Work to complete:
The data below is to be repeated in full, exactly as shown.

Entries shown:
* * * * * * *

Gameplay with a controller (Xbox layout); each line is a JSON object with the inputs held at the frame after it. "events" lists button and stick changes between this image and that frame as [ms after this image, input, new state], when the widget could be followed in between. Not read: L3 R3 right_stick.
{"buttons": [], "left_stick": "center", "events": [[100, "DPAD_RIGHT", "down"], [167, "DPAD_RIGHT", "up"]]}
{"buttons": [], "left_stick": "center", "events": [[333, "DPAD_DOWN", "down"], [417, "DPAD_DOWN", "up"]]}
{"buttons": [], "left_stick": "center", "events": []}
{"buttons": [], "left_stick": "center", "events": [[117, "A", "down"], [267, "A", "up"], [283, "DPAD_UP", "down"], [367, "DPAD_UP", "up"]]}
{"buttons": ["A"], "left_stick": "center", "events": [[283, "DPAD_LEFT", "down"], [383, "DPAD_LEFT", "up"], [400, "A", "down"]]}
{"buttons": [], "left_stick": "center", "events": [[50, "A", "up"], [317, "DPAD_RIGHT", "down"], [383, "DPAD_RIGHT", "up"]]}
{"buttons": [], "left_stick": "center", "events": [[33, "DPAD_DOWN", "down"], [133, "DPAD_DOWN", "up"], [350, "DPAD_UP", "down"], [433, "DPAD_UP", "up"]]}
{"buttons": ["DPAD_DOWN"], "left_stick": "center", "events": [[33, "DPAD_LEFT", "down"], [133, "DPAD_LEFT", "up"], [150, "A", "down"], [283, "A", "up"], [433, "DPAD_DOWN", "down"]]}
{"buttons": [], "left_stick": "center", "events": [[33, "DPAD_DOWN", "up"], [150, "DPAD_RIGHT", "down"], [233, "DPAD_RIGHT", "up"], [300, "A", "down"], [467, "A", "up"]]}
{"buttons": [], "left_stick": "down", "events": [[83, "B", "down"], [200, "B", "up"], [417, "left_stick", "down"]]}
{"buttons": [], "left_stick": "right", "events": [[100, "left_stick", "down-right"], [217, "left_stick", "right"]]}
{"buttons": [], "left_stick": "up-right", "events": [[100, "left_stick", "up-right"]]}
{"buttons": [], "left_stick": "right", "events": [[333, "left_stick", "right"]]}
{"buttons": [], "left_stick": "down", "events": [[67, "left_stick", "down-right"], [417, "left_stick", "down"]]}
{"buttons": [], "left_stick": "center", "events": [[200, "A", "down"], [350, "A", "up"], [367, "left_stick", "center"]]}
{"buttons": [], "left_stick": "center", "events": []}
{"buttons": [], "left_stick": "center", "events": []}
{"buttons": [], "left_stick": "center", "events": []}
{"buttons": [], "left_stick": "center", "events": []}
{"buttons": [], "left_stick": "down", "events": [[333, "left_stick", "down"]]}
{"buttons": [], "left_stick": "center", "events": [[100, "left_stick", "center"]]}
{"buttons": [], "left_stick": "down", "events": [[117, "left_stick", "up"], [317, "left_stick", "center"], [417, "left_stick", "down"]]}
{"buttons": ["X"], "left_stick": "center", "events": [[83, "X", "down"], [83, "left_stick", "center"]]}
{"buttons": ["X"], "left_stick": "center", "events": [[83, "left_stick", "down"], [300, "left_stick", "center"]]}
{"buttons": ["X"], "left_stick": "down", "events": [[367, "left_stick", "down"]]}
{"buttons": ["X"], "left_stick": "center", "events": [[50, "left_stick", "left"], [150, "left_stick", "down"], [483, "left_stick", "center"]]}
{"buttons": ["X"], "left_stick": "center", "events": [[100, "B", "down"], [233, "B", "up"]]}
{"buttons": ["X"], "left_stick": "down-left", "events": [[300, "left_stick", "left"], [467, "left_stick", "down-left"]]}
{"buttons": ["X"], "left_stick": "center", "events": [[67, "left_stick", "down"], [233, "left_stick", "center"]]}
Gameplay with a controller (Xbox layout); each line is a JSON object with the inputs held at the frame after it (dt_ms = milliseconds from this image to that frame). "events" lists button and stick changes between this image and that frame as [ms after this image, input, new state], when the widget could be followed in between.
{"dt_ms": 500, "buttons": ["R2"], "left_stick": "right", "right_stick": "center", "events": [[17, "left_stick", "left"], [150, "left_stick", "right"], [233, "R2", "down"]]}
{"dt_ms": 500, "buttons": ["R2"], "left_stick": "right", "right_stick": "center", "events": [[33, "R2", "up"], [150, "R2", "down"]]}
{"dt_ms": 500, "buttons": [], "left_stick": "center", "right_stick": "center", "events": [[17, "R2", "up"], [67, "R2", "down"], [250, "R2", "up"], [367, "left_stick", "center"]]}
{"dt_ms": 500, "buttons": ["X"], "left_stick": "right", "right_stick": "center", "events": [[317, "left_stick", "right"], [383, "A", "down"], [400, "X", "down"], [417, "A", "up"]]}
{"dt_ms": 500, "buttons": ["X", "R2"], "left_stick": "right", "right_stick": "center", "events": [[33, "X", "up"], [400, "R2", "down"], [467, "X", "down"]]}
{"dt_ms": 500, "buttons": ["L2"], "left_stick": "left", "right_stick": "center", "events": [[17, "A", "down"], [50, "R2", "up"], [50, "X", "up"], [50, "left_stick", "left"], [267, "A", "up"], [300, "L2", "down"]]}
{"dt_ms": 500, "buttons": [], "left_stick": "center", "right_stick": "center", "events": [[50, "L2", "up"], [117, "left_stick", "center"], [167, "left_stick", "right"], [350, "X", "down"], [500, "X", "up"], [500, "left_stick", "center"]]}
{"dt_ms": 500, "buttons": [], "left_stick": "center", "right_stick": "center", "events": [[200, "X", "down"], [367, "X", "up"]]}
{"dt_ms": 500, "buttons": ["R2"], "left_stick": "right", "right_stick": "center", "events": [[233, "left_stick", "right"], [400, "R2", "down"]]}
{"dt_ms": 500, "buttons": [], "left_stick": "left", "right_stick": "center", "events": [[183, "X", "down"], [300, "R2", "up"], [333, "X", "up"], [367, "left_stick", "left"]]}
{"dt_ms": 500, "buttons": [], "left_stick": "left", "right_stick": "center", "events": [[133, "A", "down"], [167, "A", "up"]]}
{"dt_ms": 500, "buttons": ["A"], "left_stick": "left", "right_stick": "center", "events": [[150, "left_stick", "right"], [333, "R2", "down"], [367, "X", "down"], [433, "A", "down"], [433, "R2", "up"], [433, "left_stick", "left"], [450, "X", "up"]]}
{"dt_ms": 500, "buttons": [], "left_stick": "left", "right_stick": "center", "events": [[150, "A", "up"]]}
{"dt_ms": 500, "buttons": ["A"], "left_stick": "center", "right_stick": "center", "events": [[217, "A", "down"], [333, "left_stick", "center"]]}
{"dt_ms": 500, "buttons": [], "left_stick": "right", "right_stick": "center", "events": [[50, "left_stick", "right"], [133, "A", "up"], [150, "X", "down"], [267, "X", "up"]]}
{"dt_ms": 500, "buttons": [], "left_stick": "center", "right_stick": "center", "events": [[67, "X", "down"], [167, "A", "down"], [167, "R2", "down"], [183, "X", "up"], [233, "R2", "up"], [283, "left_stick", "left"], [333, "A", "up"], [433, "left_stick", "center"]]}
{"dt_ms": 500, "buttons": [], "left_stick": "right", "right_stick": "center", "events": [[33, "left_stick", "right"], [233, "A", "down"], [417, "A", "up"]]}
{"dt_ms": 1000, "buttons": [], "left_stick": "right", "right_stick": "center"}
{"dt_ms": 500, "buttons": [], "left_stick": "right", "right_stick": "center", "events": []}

* * * * * * *

Solution to this exercise:
Gameplay with a controller (Xbox layout); each line is a JSON object with the inputs held at the frame after it. "events" lists button and stick changes between this image and that frame as [ms after this image, input, new state], when the widget could be followed in between. Not read: L3 R3 right_stick.
{"buttons": [], "left_stick": "center", "events": [[100, "DPAD_RIGHT", "down"], [167, "DPAD_RIGHT", "up"]]}
{"buttons": [], "left_stick": "center", "events": [[333, "DPAD_DOWN", "down"], [417, "DPAD_DOWN", "up"]]}
{"buttons": [], "left_stick": "center", "events": []}
{"buttons": [], "left_stick": "center", "events": [[117, "A", "down"], [267, "A", "up"], [283, "DPAD_UP", "down"], [367, "DPAD_UP", "up"]]}
{"buttons": ["A"], "left_stick": "center", "events": [[283, "DPAD_LEFT", "down"], [383, "DPAD_LEFT", "up"], [400, "A", "down"]]}
{"buttons": [], "left_stick": "center", "events": [[50, "A", "up"], [317, "DPAD_RIGHT", "down"], [383, "DPAD_RIGHT", "up"]]}
{"buttons": [], "left_stick": "center", "events": [[33, "DPAD_DOWN", "down"], [133, "DPAD_DOWN", "up"], [350, "DPAD_UP", "down"], [433, "DPAD_UP", "up"]]}
{"buttons": ["DPAD_DOWN"], "left_stick": "center", "events": [[33, "DPAD_LEFT", "down"], [133, "DPAD_LEFT", "up"], [150, "A", "down"], [283, "A", "up"], [433, "DPAD_DOWN", "down"]]}
{"buttons": [], "left_stick": "center", "events": [[33, "DPAD_DOWN", "up"], [150, "DPAD_RIGHT", "down"], [233, "DPAD_RIGHT", "up"], [300, "A", "down"], [467, "A", "up"]]}
{"buttons": [], "left_stick": "down", "events": [[83, "B", "down"], [200, "B", "up"], [417, "left_stick", "down"]]}
{"buttons": [], "left_stick": "right", "events": [[100, "left_stick", "down-right"], [217, "left_stick", "right"]]}
{"buttons": [], "left_stick": "up-right", "events": [[100, "left_stick", "up-right"]]}
{"buttons": [], "left_stick": "right", "events": [[333, "left_stick", "right"]]}
{"buttons": [], "left_stick": "down", "events": [[67, "left_stick", "down-right"], [417, "left_stick", "down"]]}
{"buttons": [], "left_stick": "center", "events": [[200, "A", "down"], [350, "A", "up"], [367, "left_stick", "center"]]}
{"buttons": [], "left_stick": "center", "events": []}
{"buttons": [], "left_stick": "center", "events": []}
{"buttons": [], "left_stick": "center", "events": []}
{"buttons": [], "left_stick": "center", "events": []}
{"buttons": [], "left_stick": "down", "events": [[333, "left_stick", "down"]]}
{"buttons": [], "left_stick": "center", "events": [[100, "left_stick", "center"]]}
{"buttons": [], "left_stick": "down", "events": [[117, "left_stick", "up"], [317, "left_stick", "center"], [417, "left_stick", "down"]]}
{"buttons": ["X"], "left_stick": "center", "events": [[83, "X", "down"], [83, "left_stick", "center"]]}
{"buttons": ["X"], "left_stick": "center", "events": [[83, "left_stick", "down"], [300, "left_stick", "center"]]}
{"buttons": ["X"], "left_stick": "down", "events": [[367, "left_stick", "down"]]}
{"buttons": ["X"], "left_stick": "center", "events": [[50, "left_stick", "left"], [150, "left_stick", "down"], [483, "left_stick", "center"]]}
{"buttons": ["X"], "left_stick": "center", "events": [[100, "B", "down"], [233, "B", "up"]]}
{"buttons": ["X"], "left_stick": "down-left", "events": [[300, "left_stick", "left"], [467, "left_stick", "down-left"]]}
{"buttons": ["X"], "left_stick": "center", "events": [[67, "left_stick", "down"], [233, "left_stick", "center"]]}
Gameplay with a controller (Xbox layout); each line is a JSON object with the inputs held at the frame after it (dt_ms = milliseconds from this image to that frame). "events" lists button and stick changes between this image and that frame as [ms after this image, input, new state], when the widget could be followed in between.
{"dt_ms": 500, "buttons": ["R2"], "left_stick": "right", "right_stick": "center", "events": [[17, "left_stick", "left"], [150, "left_stick", "right"], [233, "R2", "down"]]}
{"dt_ms": 500, "buttons": ["R2"], "left_stick": "right", "right_stick": "center", "events": [[33, "R2", "up"], [150, "R2", "down"]]}
{"dt_ms": 500, "buttons": [], "left_stick": "center", "right_stick": "center", "events": [[17, "R2", "up"], [67, "R2", "down"], [250, "R2", "up"], [367, "left_stick", "center"]]}
{"dt_ms": 500, "buttons": ["X"], "left_stick": "right", "right_stick": "center", "events": [[317, "left_stick", "right"], [383, "A", "down"], [400, "X", "down"], [417, "A", "up"]]}
{"dt_ms": 500, "buttons": ["X", "R2"], "left_stick": "right", "right_stick": "center", "events": [[33, "X", "up"], [400, "R2", "down"], [467, "X", "down"]]}
{"dt_ms": 500, "buttons": ["L2"], "left_stick": "left", "right_stick": "center", "events": [[17, "A", "down"], [50, "R2", "up"], [50, "X", "up"], [50, "left_stick", "left"], [267, "A", "up"], [300, "L2", "down"]]}
{"dt_ms": 500, "buttons": [], "left_stick": "center", "right_stick": "center", "events": [[50, "L2", "up"], [117, "left_stick", "center"], [167, "left_stick", "right"], [350, "X", "down"], [500, "X", "up"], [500, "left_stick", "center"]]}
{"dt_ms": 500, "buttons": [], "left_stick": "center", "right_stick": "center", "events": [[200, "X", "down"], [367, "X", "up"]]}
{"dt_ms": 500, "buttons": ["R2"], "left_stick": "right", "right_stick": "center", "events": [[233, "left_stick", "right"], [400, "R2", "down"]]}
{"dt_ms": 500, "buttons": [], "left_stick": "left", "right_stick": "center", "events": [[183, "X", "down"], [300, "R2", "up"], [333, "X", "up"], [367, "left_stick", "left"]]}
{"dt_ms": 500, "buttons": [], "left_stick": "left", "right_stick": "center", "events": [[133, "A", "down"], [167, "A", "up"]]}
{"dt_ms": 500, "buttons": ["A"], "left_stick": "left", "right_stick": "center", "events": [[150, "left_stick", "right"], [333, "R2", "down"], [367, "X", "down"], [433, "A", "down"], [433, "R2", "up"], [433, "left_stick", "left"], [450, "X", "up"]]}
{"dt_ms": 500, "buttons": [], "left_stick": "left", "right_stick": "center", "events": [[150, "A", "up"]]}
{"dt_ms": 500, "buttons": ["A"], "left_stick": "center", "right_stick": "center", "events": [[217, "A", "down"], [333, "left_stick", "center"]]}
{"dt_ms": 500, "buttons": [], "left_stick": "right", "right_stick": "center", "events": [[50, "left_stick", "right"], [133, "A", "up"], [150, "X", "down"], [267, "X", "up"]]}
{"dt_ms": 500, "buttons": [], "left_stick": "center", "right_stick": "center", "events": [[67, "X", "down"], [167, "A", "down"], [167, "R2", "down"], [183, "X", "up"], [233, "R2", "up"], [283, "left_stick", "left"], [333, "A", "up"], [433, "left_stick", "center"]]}
{"dt_ms": 500, "buttons": [], "left_stick": "right", "right_stick": "center", "events": [[33, "left_stick", "right"], [233, "A", "down"], [417, "A", "up"]]}
{"dt_ms": 1000, "buttons": [], "left_stick": "right", "right_stick": "center"}
{"dt_ms": 500, "buttons": [], "left_stick": "right", "right_stick": "center", "events": []}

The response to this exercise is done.